CHA’s Pushcart Nominations 2011

Each nominee will receive a handmade dragonfly card from Cha. The cards are made by a former contributor.

*Voting is now closed. 

Cha co-editors Tammy Ho & Jeff Zroback will nominate the following poems for the Pushcart Prize 2010. There is one more slot: we have several pieces in mind but would love to know your thoughts. Which piece from issue 10, issue 11 and issue 12 of the journal do you recommend?

Leave us a comment below or send your suggestions to editorsATasianchaDOTcom (Subject line: “Pushcart”) if you prefer anonymity. If possible, please explain briefly why you liked a particular piece. We will consider your input when deciding the sixth nominee. We intend to post the nominations 1st November 2010.

Last year, we faced the same problem and in the end only nominated five poems (see the nominees here). You can help us this time.
Congratulations to all the nominees. We wish you the best of luck and thank you for letting us publish your wonderful work.


    84 thoughts on “CHA’s Pushcart Nominations 2011

    1. The more I keep re-reading Bones, the more I like it. The last two lines in particular put the whole poem into a new light, as the reader gets a glimpse of the relationship between the narrator and her mother.


    2. From a reader:

      Tammy, these are all very strong poems you and Jeff are nominating. I enjoyed discussing them with you immensely.

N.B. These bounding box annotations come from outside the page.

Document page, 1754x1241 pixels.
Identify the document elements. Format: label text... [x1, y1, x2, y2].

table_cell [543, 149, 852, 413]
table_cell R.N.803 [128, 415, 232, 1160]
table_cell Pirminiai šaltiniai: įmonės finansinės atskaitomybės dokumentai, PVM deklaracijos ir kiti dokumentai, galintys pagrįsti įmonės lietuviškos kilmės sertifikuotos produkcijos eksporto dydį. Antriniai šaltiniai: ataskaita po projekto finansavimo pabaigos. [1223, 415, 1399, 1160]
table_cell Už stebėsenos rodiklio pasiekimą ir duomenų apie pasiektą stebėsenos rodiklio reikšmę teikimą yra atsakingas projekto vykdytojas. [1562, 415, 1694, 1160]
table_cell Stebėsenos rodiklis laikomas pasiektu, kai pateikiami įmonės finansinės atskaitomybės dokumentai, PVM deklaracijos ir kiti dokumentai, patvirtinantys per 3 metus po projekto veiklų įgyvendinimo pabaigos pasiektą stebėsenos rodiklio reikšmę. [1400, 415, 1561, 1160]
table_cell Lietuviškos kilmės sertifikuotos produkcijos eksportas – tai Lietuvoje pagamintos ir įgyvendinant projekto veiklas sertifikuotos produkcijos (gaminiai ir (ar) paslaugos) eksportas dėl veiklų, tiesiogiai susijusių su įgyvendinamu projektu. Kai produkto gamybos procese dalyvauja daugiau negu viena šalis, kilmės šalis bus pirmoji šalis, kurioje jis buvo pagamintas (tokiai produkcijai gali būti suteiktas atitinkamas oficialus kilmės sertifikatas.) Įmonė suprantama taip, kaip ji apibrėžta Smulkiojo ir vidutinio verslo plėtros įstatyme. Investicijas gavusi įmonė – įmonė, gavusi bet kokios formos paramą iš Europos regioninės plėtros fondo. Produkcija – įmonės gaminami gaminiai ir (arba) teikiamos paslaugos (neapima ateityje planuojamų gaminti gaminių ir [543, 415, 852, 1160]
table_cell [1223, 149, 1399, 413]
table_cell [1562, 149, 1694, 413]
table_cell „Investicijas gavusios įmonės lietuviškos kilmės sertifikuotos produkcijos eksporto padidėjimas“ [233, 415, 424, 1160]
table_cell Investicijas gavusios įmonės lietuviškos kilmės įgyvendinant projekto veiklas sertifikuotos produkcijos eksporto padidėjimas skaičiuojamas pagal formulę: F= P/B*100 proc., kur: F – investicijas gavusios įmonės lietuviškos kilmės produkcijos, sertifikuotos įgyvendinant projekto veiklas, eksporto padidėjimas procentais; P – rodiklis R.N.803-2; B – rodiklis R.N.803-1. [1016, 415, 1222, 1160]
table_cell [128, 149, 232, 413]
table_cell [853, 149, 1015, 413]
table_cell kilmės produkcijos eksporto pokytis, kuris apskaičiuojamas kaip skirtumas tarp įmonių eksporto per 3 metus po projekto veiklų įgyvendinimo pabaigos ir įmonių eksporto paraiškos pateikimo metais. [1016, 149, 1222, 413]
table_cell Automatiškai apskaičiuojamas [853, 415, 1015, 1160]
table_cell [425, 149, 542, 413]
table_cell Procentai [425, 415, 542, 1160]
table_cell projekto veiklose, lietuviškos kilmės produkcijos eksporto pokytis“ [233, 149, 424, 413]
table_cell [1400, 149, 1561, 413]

      After re-reading the recent issues, I'm going to give my 'vote' to “Bones” by Rumjhum Biswas.

      This is my interpretation of the poem: the persona and her mother had a strenuous relationship. The daughter never did anything sincerely and she did not respect her mother. But after the latter's death, she picks those memories of her that she despised, that made her mother so disrespectable. She lets them sink into the Ganges, in a way to forgive her mother and her misgivings.

      This is of course inspired by your own interpretation, which is succinct and insightful.

      Thank you for this wonderful new issue.


    3. Dear Tammy,

      I consider Papa Osmubal's “A Bum's Demise”, published in your Sept. 2010 issue, as a true winner. The simplicty of the words used blends well with the deep and meaningful message it conveys powerfully narrated with scenarios and images that a reader could easily identify him or herself with. The piece got my vote.


    4. Trevor Barnes told us: “I would like to cast my vote for your sixth Pushcart nomination slot: Daniel Bowman Jr’s “April Poem,” with its understated clarity and subtle magical realism, is easily one of the most beautiful pieces I have read this year. I have been a fan of Bowman’s work for a while now, having discovered his poems in several of my favorite journals (including your own). It would be wonderful to see such a deserving poet gain some further recognition.”


    5. I loved Daniel Bowman's poem, “April.” The speaking through images reminds me of haiku. The form itself, the references to the cycling of the seasons, reinforces one of the themes of the poem.


    6. A reader told us: “Of all the poems mentioned here, I vote for Rumijhum Biswas's “Bones” and Ocean Vuong's “Paramour”. “Bones” is beautifully written and the ending prompts you to re-read the entire piece. “Paramour” – just because of the stanza from the poem singled out by Tammy.”


    7. I am hoping Rumjhum Biswas' 'Bones' is nominated. A poem that says much sparsely but very evocatively and effectively. In the narration of one life, one death, it speaks for many others. Its very starkness makes it even more memorable.
      Thanks for this space, I am glad I could write this about a poem a liked immensely!


    8. Bones by Rumjhum Biswas is a poem that goes beyond poetry- it becomes your own experience. I relived my emotions and feelings that had flooded through me when my mother died, and every Hindu who goes through the cremation rites for a beloved parent automatically becomes the speaker in the poem- such is the power and strength of this poem that speaks with a low and quiet voice and yet resonates in our hearts. My nomination is Bones by Rumjhum Biswas


    9. It is a difficult choice; the two poems that speak most to me though are “Country” and “What I Said to Her Was Not a Lie”. Both also have a great last two lines (as does “Bones”).


    10. My vote goes to “Suicide Note”. I like it's simplicity and the mood the author has created. It's incompleteness is a wise device to illustrate the theme “suicide”. I like it!


    11. Ooops, I made a mistake above – My vote for this year's poems goes to “Bones”.

      What usually reminds us of our departed and beloved relatives? Usually it's the remains of their bodies, i.e. their bones. The poet has captured a very wise device (just as Anuradha Vijayakrishnan used various addresses in “Suicide Note”) to enhance the power of death.

      I really like how the poet uses her nostalgia to influence her readers. Nice poem!


    12. So many great poems! I'll have to give three cheers to:

      “Dera Ghazi Khan, 1925” by Nabina Das
      “After Ten Years” by Kim-An Lieberman
      “April Poem” by Daniel Bowman Jr

      p.s. the link to “Diaphragm” doesn't appear to be working.